DATA FOR REVIEW:
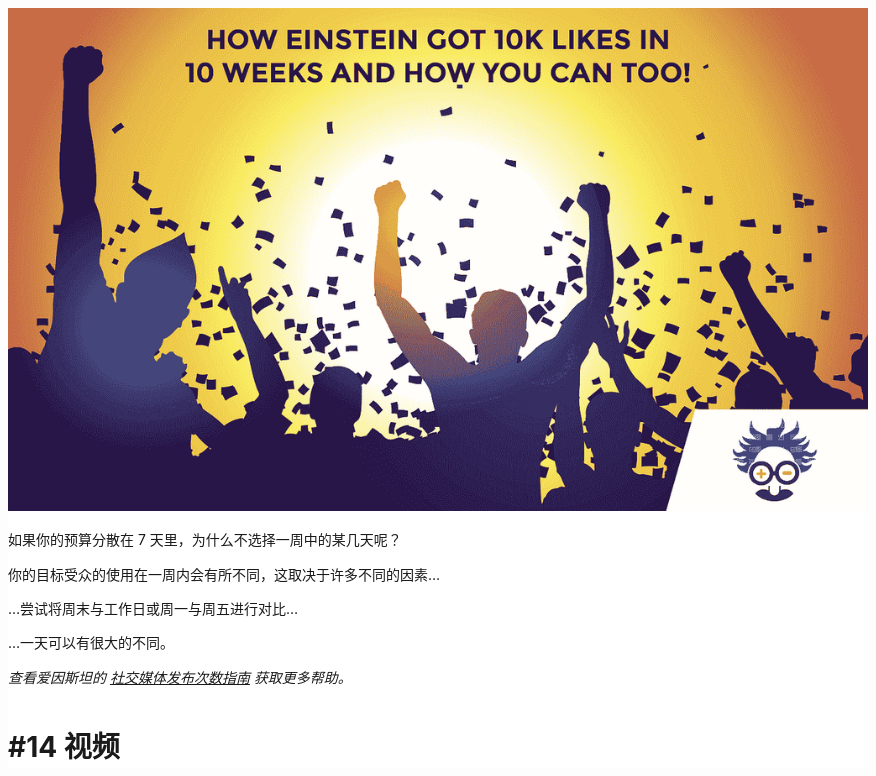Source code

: ![](img/d6dcaa48e40d4039e16f08f1aed636c1.png)

如果你的预算分散在 7 天里，为什么不选择一周中的某几天呢？

你的目标受众的使用在一周内会有所不同，这取决于许多不同的因素…

…尝试将周末与工作日或周一与周五进行对比…

…一天可以有很大的不同。

*查看爱因斯坦的* [*社交媒体发布次数指南*](http://www.einsteinmarketer.com/social-media-posting-times/) *获取更多帮助。*

# #14 视频
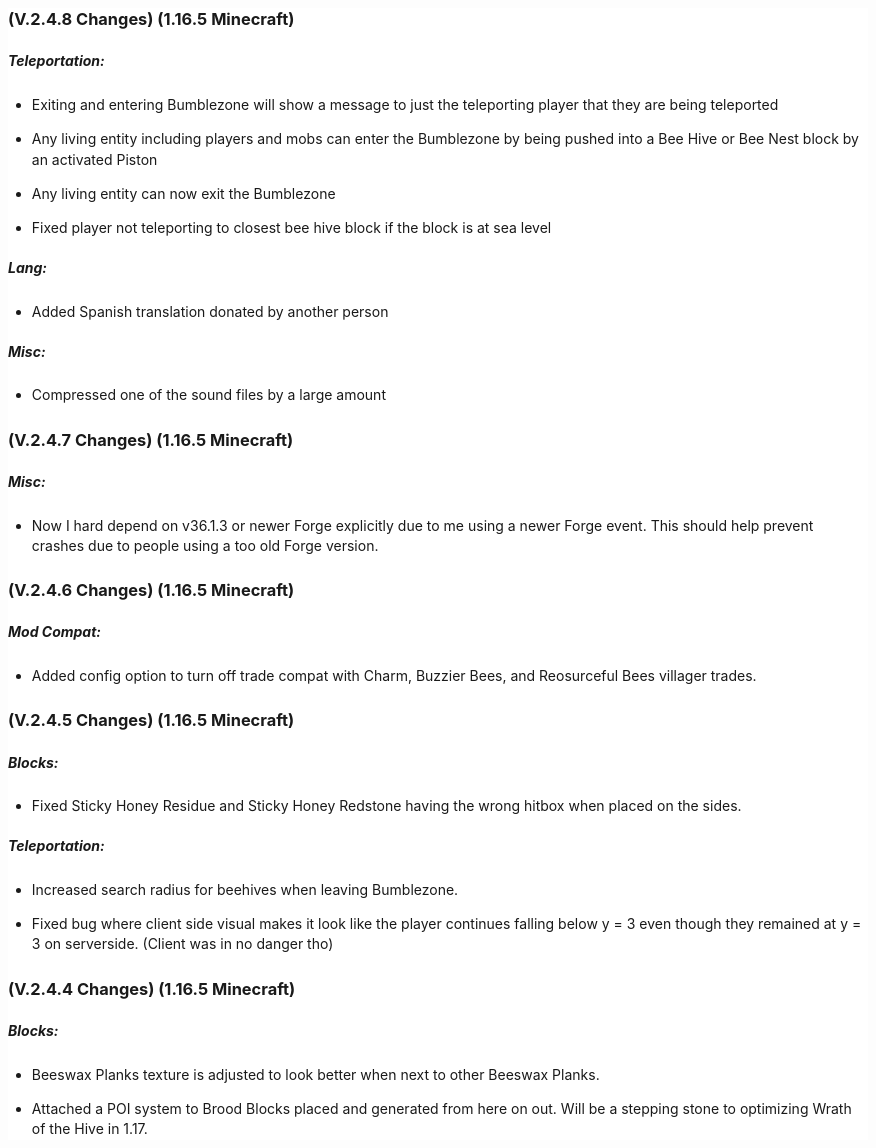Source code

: 
### **(V.2.4.8 Changes) (1.16.5 Minecraft)**

##### Teleportation:
* Exiting and entering Bumblezone will show a message to just the teleporting player that they are being teleported
  
* Any living entity including players and mobs can enter the Bumblezone by being pushed into a Bee Hive or Bee Nest block by an activated Piston

* Any living entity can now exit the Bumblezone
  
* Fixed player not teleporting to closest bee hive block if the block is at sea level

##### Lang:
* Added Spanish translation donated by another person

##### Misc:
* Compressed one of the sound files by a large amount


### **(V.2.4.7 Changes) (1.16.5 Minecraft)**

##### Misc:
* Now I hard depend on v36.1.3 or newer Forge explicitly due to me using a newer Forge event.
  This should help prevent crashes due to people using a too old Forge version.


### **(V.2.4.6 Changes) (1.16.5 Minecraft)**

##### Mod Compat:
* Added config option to turn off trade compat with Charm, Buzzier Bees, and Reosurceful Bees villager trades.


### **(V.2.4.5 Changes) (1.16.5 Minecraft)**

##### Blocks:
* Fixed Sticky Honey Residue and Sticky Honey Redstone having the wrong hitbox when placed on the sides. 

##### Teleportation:
* Increased search radius for beehives when leaving Bumblezone.

* Fixed bug where client side visual makes it look like the player continues falling below y = 3 even though they remained at y = 3 on serverside. (Client was in no danger tho)


### **(V.2.4.4 Changes) (1.16.5 Minecraft)**

##### Blocks:
* Beeswax Planks texture is adjusted to look better when next to other Beeswax Planks.

* Attached a POI system to Brood Blocks placed and generated from here on out. Will be a stepping stone to optimizing Wrath of the Hive in 1.17.
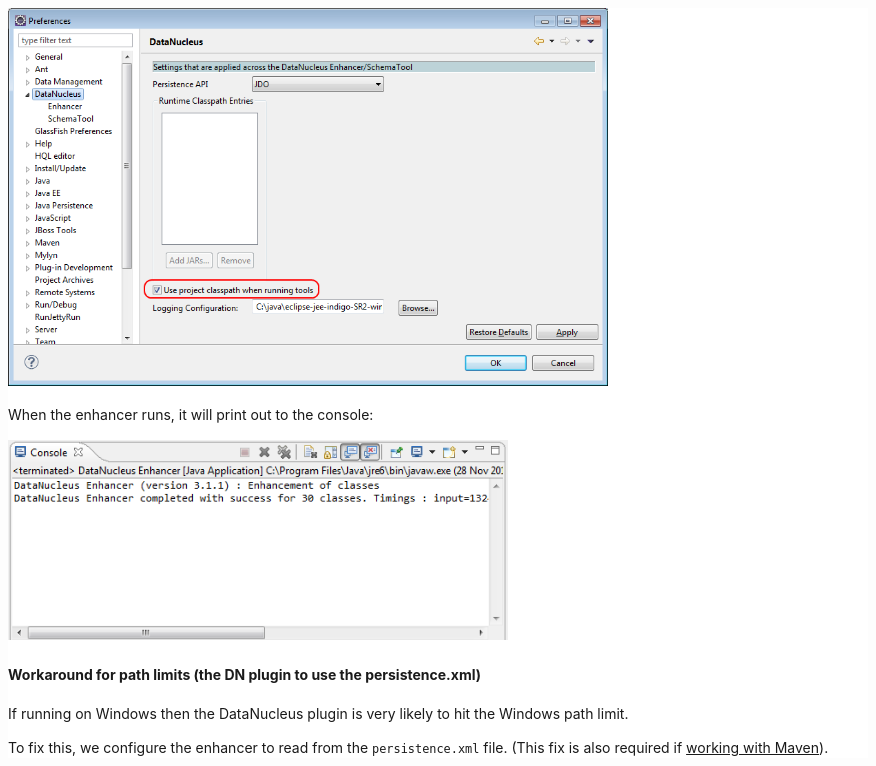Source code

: <img src="images/eclipse-010-windows-preferences.png" width="600px"/>

When the enhancer runs, it will print out to the console:

<img src="images/eclipse-120-console.png" width="500px"/>



#### Workaround for path limits (the DN plugin to use the persistence.xml)

If running on Windows then the DataNucleus plugin is very likely to hit the Windows path limit.

To fix this, we configure the enhancer to read from the `persistence.xml` file.  (This fix is also required if [working with Maven](../../../components/objectstores/jdo/datanucleus-and-maven.html)).
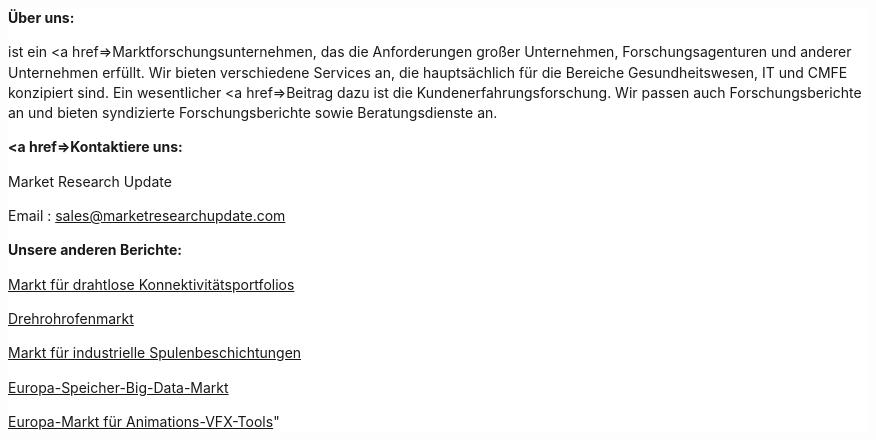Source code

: <strong>Über uns:</strong>

 ist ein <a href=>Marktfors</a>chungsunternehmen, das die Anforderungen großer Unternehmen, Forschungsagenturen und anderer Unternehmen erfüllt. Wir bieten verschiedene Services an, die hauptsächlich für die Bereiche Gesundheitswesen, IT und CMFE konzipiert sind. Ein wesentlicher <a href=>Beitrag</a> dazu ist die Kundenerfahrungsforschung. Wir passen auch Forschungsberichte an und bieten syndizierte Forschungsberichte sowie Beratungsdienste an.

<strong><a href=>Kontaktiere uns:</a></strong>

Market Research Update

Email : sales@marketresearchupdate.com

<strong>Unsere anderen Berichte:</strong>

<a href=https://www.linkedin.com/pulse/wireless-connectivity-portfolio-market-2023-future>Markt für drahtlose Konnektivitätsportfolios</a>

<a href=https://www.linkedin.com/pulse/rotary-kiln-market-sizing-up-anticipating-trends>Drehrohrofenmarkt</a>

<a href=https://www.linkedin.com/pulse/industrial-coil-coatings-market-size-emerging>Markt für industrielle Spulenbeschichtungen</a>

<a href=https://www.linkedin.com/pulse/europe-storage-big-data-market-trends-2023-updated>Europa-Speicher-Big-Data-Markt</a>

<a href=https://www.linkedin.com/pulse/europe-animation-vfx-tools-market-2023-global>Europa-Markt für Animations-VFX-Tools</a>"
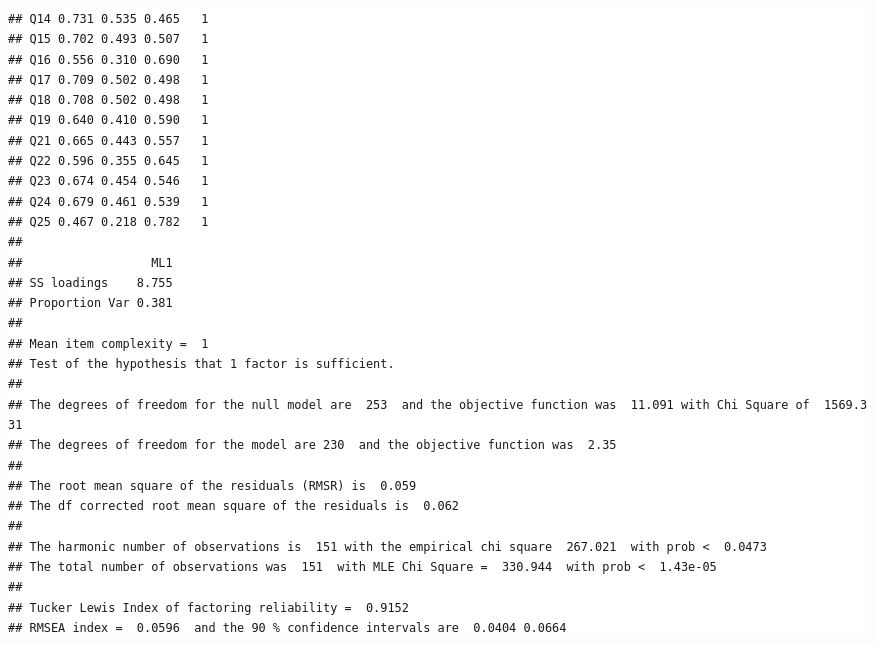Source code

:     ## Q14 0.731 0.535 0.465   1
    ## Q15 0.702 0.493 0.507   1
    ## Q16 0.556 0.310 0.690   1
    ## Q17 0.709 0.502 0.498   1
    ## Q18 0.708 0.502 0.498   1
    ## Q19 0.640 0.410 0.590   1
    ## Q21 0.665 0.443 0.557   1
    ## Q22 0.596 0.355 0.645   1
    ## Q23 0.674 0.454 0.546   1
    ## Q24 0.679 0.461 0.539   1
    ## Q25 0.467 0.218 0.782   1
    ## 
    ##                  ML1
    ## SS loadings    8.755
    ## Proportion Var 0.381
    ## 
    ## Mean item complexity =  1
    ## Test of the hypothesis that 1 factor is sufficient.
    ## 
    ## The degrees of freedom for the null model are  253  and the objective function was  11.091 with Chi Square of  1569.331
    ## The degrees of freedom for the model are 230  and the objective function was  2.35 
    ## 
    ## The root mean square of the residuals (RMSR) is  0.059 
    ## The df corrected root mean square of the residuals is  0.062 
    ## 
    ## The harmonic number of observations is  151 with the empirical chi square  267.021  with prob <  0.0473 
    ## The total number of observations was  151  with MLE Chi Square =  330.944  with prob <  1.43e-05 
    ## 
    ## Tucker Lewis Index of factoring reliability =  0.9152
    ## RMSEA index =  0.0596  and the 90 % confidence intervals are  0.0404 0.0664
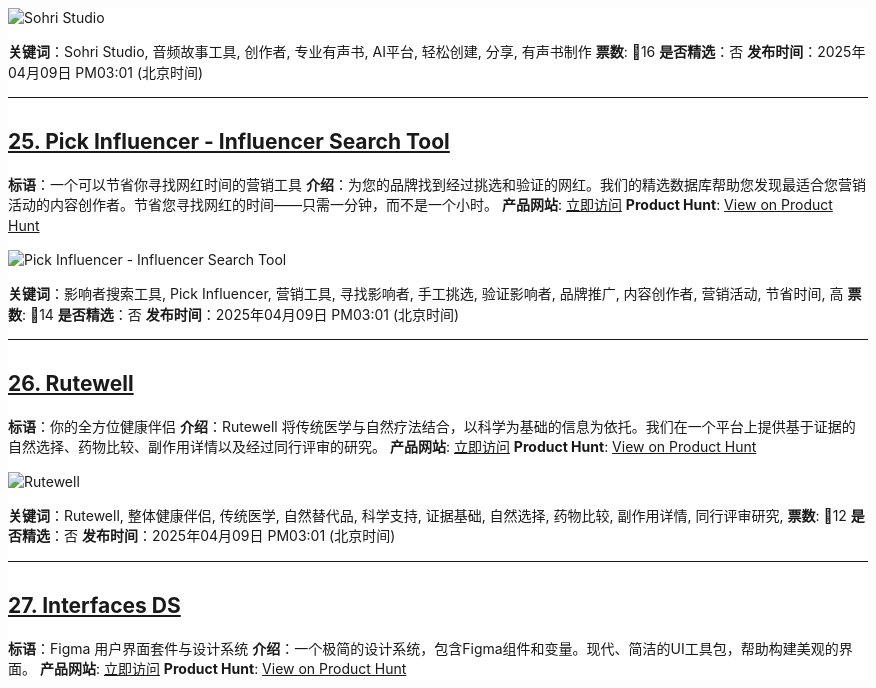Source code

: ![Sohri Studio](https://ph-files.imgix.net/c25efe3d-1d33-4c1f-a827-6940925989bf.png?auto=format)

**关键词**：Sohri Studio, 音频故事工具, 创作者, 专业有声书, AI平台, 轻松创建, 分享, 有声书制作
**票数**: 🔺16
**是否精选**：否
**发布时间**：2025年04月09日 PM03:01 (北京时间)

---

## [25. Pick Influencer - Influencer Search Tool](https://www.producthunt.com/posts/pick-influencer-influencer-search-tool?utm_campaign=producthunt-api&utm_medium=api-v2&utm_source=Application%3A+decohack+%28ID%3A+172745%29)
**标语**：一个可以节省你寻找网红时间的营销工具
**介绍**：为您的品牌找到经过挑选和验证的网红。我们的精选数据库帮助您发现最适合您营销活动的内容创作者。节省您寻找网红的时间——只需一分钟，而不是一个小时。
**产品网站**: [立即访问](https://www.producthunt.com/r/LA465SLGARRYC4?utm_campaign=producthunt-api&utm_medium=api-v2&utm_source=Application%3A+decohack+%28ID%3A+172745%29)
**Product Hunt**: [View on Product Hunt](https://www.producthunt.com/posts/pick-influencer-influencer-search-tool?utm_campaign=producthunt-api&utm_medium=api-v2&utm_source=Application%3A+decohack+%28ID%3A+172745%29)

![Pick Influencer - Influencer Search Tool](https://ph-files.imgix.net/3bbc3488-d3fd-448a-aa72-84d7f7f89e0f.png?auto=format)

**关键词**：影响者搜索工具, Pick Influencer, 营销工具, 寻找影响者, 手工挑选, 验证影响者, 品牌推广, 内容创作者, 营销活动, 节省时间, 高
**票数**: 🔺14
**是否精选**：否
**发布时间**：2025年04月09日 PM03:01 (北京时间)

---

## [26. Rutewell](https://www.producthunt.com/posts/rutewell?utm_campaign=producthunt-api&utm_medium=api-v2&utm_source=Application%3A+decohack+%28ID%3A+172745%29)
**标语**：你的全方位健康伴侣
**介绍**：Rutewell 将传统医学与自然疗法结合，以科学为基础的信息为依托。我们在一个平台上提供基于证据的自然选择、药物比较、副作用详情以及经过同行评审的研究。
**产品网站**: [立即访问](https://www.producthunt.com/r/XKHPNNSKD5PU7Z?utm_campaign=producthunt-api&utm_medium=api-v2&utm_source=Application%3A+decohack+%28ID%3A+172745%29)
**Product Hunt**: [View on Product Hunt](https://www.producthunt.com/posts/rutewell?utm_campaign=producthunt-api&utm_medium=api-v2&utm_source=Application%3A+decohack+%28ID%3A+172745%29)

![Rutewell](https://ph-files.imgix.net/ecb0e464-fa73-4b55-9c23-4e6a243c74bb.png?auto=format)

**关键词**：Rutewell, 整体健康伴侣, 传统医学, 自然替代品, 科学支持, 证据基础, 自然选择, 药物比较, 副作用详情, 同行评审研究,
**票数**: 🔺12
**是否精选**：否
**发布时间**：2025年04月09日 PM03:01 (北京时间)

---

## [27. Interfaces DS](https://www.producthunt.com/posts/interfaces-ds?utm_campaign=producthunt-api&utm_medium=api-v2&utm_source=Application%3A+decohack+%28ID%3A+172745%29)
**标语**：Figma 用户界面套件与设计系统
**介绍**：一个极简的设计系统，包含Figma组件和变量。现代、简洁的UI工具包，帮助构建美观的界面。
**产品网站**: [立即访问](https://www.producthunt.com/r/WXJK5NKKSI7VNK?utm_campaign=producthunt-api&utm_medium=api-v2&utm_source=Application%3A+decohack+%28ID%3A+172745%29)
**Product Hunt**: [View on Product Hunt](https://www.producthunt.com/posts/interfaces-ds?utm_campaign=producthunt-api&utm_medium=api-v2&utm_source=Application%3A+decohack+%28ID%3A+172745%29)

DIRECTIVE:
Based on the material above, how many lines contain the string "observations"? State the number alone.

REPLY:
2